Nazarian also stressed that no member of Pashinian’s political team is immune 
to prosecution. “In the fight against corruption, embezzlement and other 
abuses, we will not be dividing people into our allies and outsiders,” she said.
Edmon Marukian, the leader of the opposition Bright Armenia Party (LHK), 
likewise suggested that the “surprise” charges brought against Sanasarian are 
unlikely to be politically motivated. “It may be [the result of NSS] sloppiness 
or I don’t know what,” he said. “But I don’t think it’s political persecution. 
We’ll see.”
Press Review
Lragir.am says that corruption charges brought against Davit Sanasarian, the 
head of the State Oversight Service (SOS), mark the most serious scandal that 
has erupted in Armenia since last year’s regime change. The publication 
suggests that the National Security Service (NSS) probably had “quite weighty 
grounds” to indict Sanasarian. It wonders whether NSS Director Artur Vanetsian 
discussed the high-profile case with Prime Minister Nikol Pashinian before the 
indictment.In any case, it says, it is quite unusual for a serving high-ranking 
Armenian official to be prosecuted on corruption. It also says Pashinian can 
seize upon this case to show that he is really serious about combatting 
corruption in Armenia.
“Hraparak” wonders whether the new authorities are getting “carried away” in 
their fight against corruption and “sacrificing sons of the revolution” 
“History is full of many such examples,” the paper says. “But there is also 
another truth,” it adds. “Human beings are greedy. As a rule, even the most 
ideological individuals succumb to temptations when dealing with lots of money. 
No one is born corrupt. One becomes corrupt over time. At first, they accept 
small gifts and take bribes in kind. Then come diners, trips, free services, 
jobs for friends and relatives.
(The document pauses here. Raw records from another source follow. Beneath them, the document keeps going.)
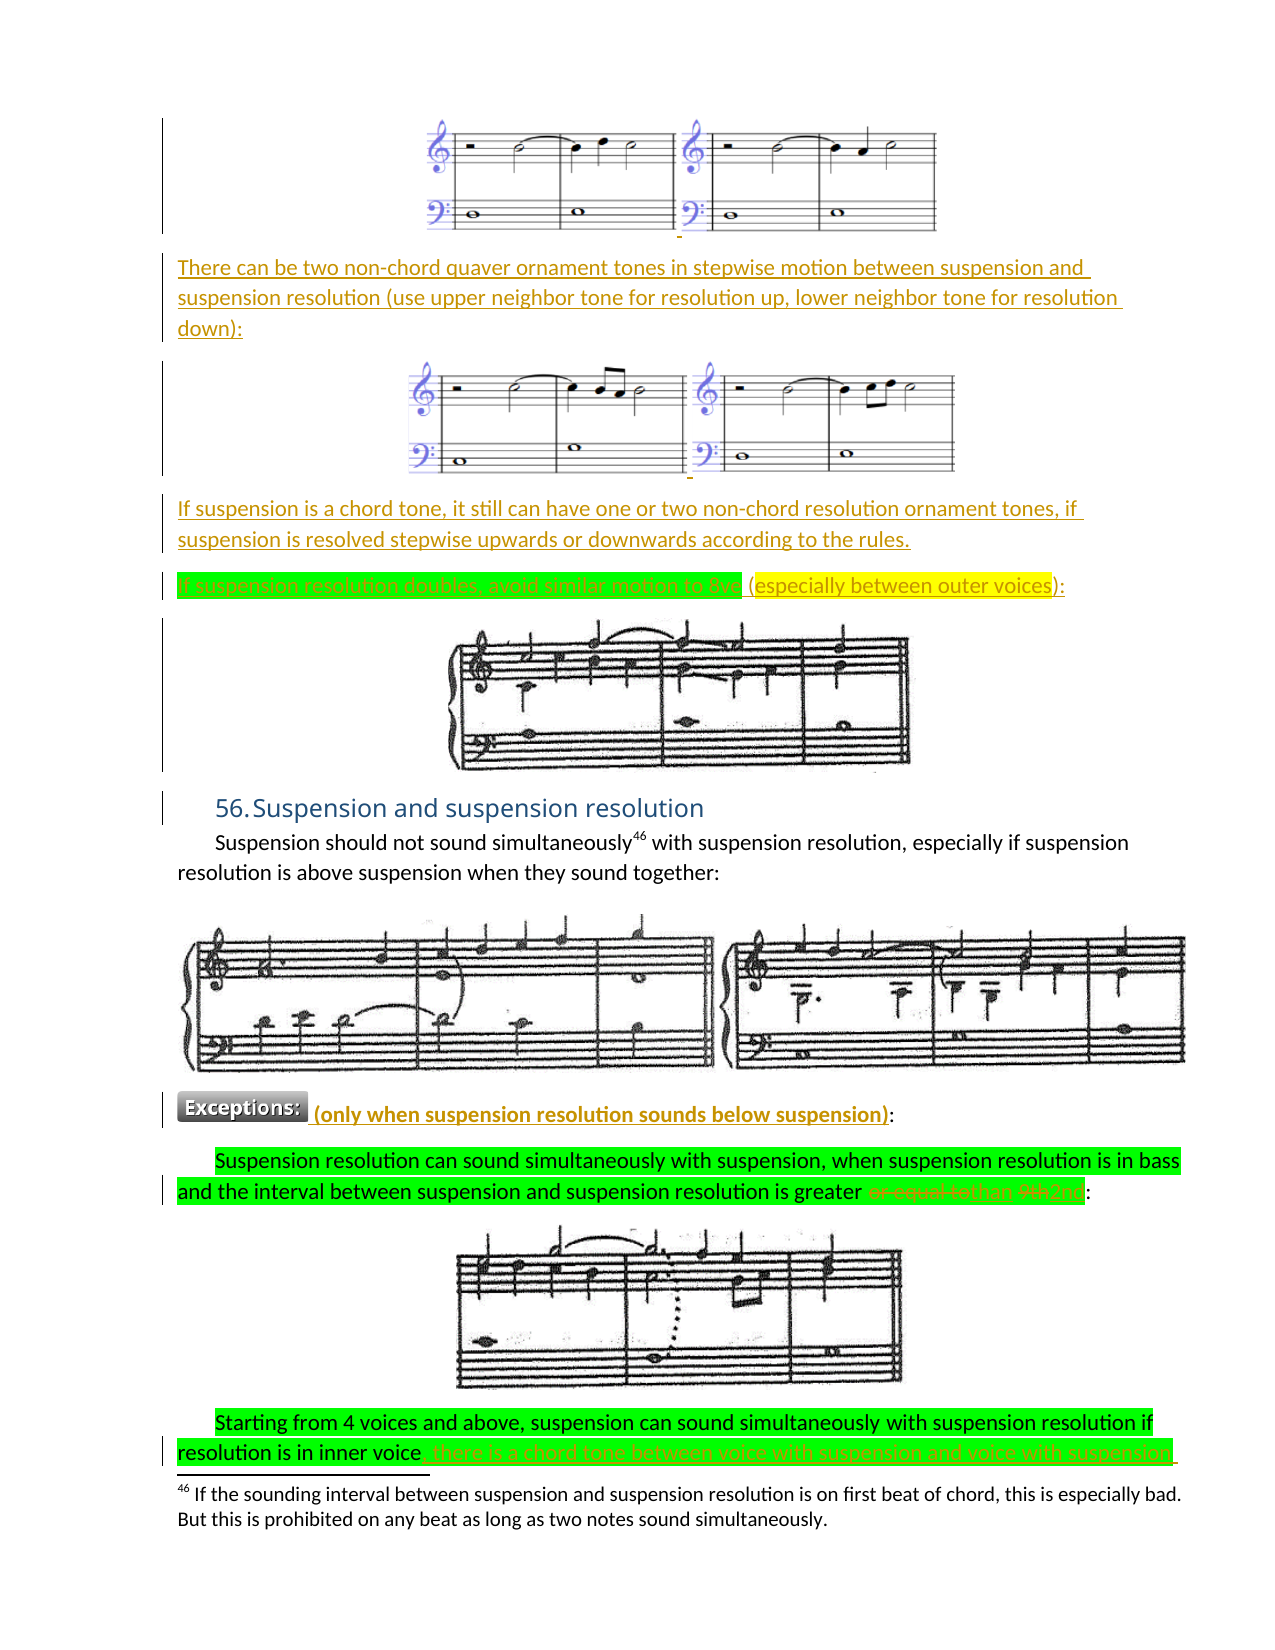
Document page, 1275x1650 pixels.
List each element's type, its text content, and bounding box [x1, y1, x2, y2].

picture [408, 360, 688, 476]
subtitle Suspension and suspension resolution [215, 791, 1186, 825]
text Suspension resolution can sound simultaneously with suspension, when suspension resolution is in bass and the interval between suspension and suspension resolution is greater : [177, 1147, 1186, 1205]
picture [177, 1091, 309, 1122]
text Suspension should not sound simultaneously with suspension resolution, especially if suspension resolution is above suspension when they sound together: [177, 828, 1186, 886]
picture [692, 361, 955, 476]
picture [178, 905, 1186, 1073]
text : [177, 1092, 1186, 1128]
picture [426, 119, 677, 235]
picture [681, 118, 937, 235]
picture [456, 1223, 908, 1390]
picture [448, 618, 916, 773]
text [177, 1408, 1186, 1466]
And in the end the time comes for big corrupt 
deals, multimillion-dollar kickbacks.”
“Aravot” says that for Gagik Tsarukian and members of his Prosperous Armenia 
Party (BHK) the previous Armenian parliaments were a much more comfortable 
place than the current one is. “The thing is that since 1995 the [former] 
parliaments attracted, apart from politicians, people whose only goal was to 
protect their business interests,” explains the paper. “For example … many 
members of the former parliament majority were also businesspeople. Whatever 
one thinks of it, the 88-strong majority in the current National Assembly came 
to the parliament to implement some ideas. Their and the Bright Armenia party’s 
function is political.” By contrast, it says, the main mission of BHK deputies 
is to further their leader’s business interests.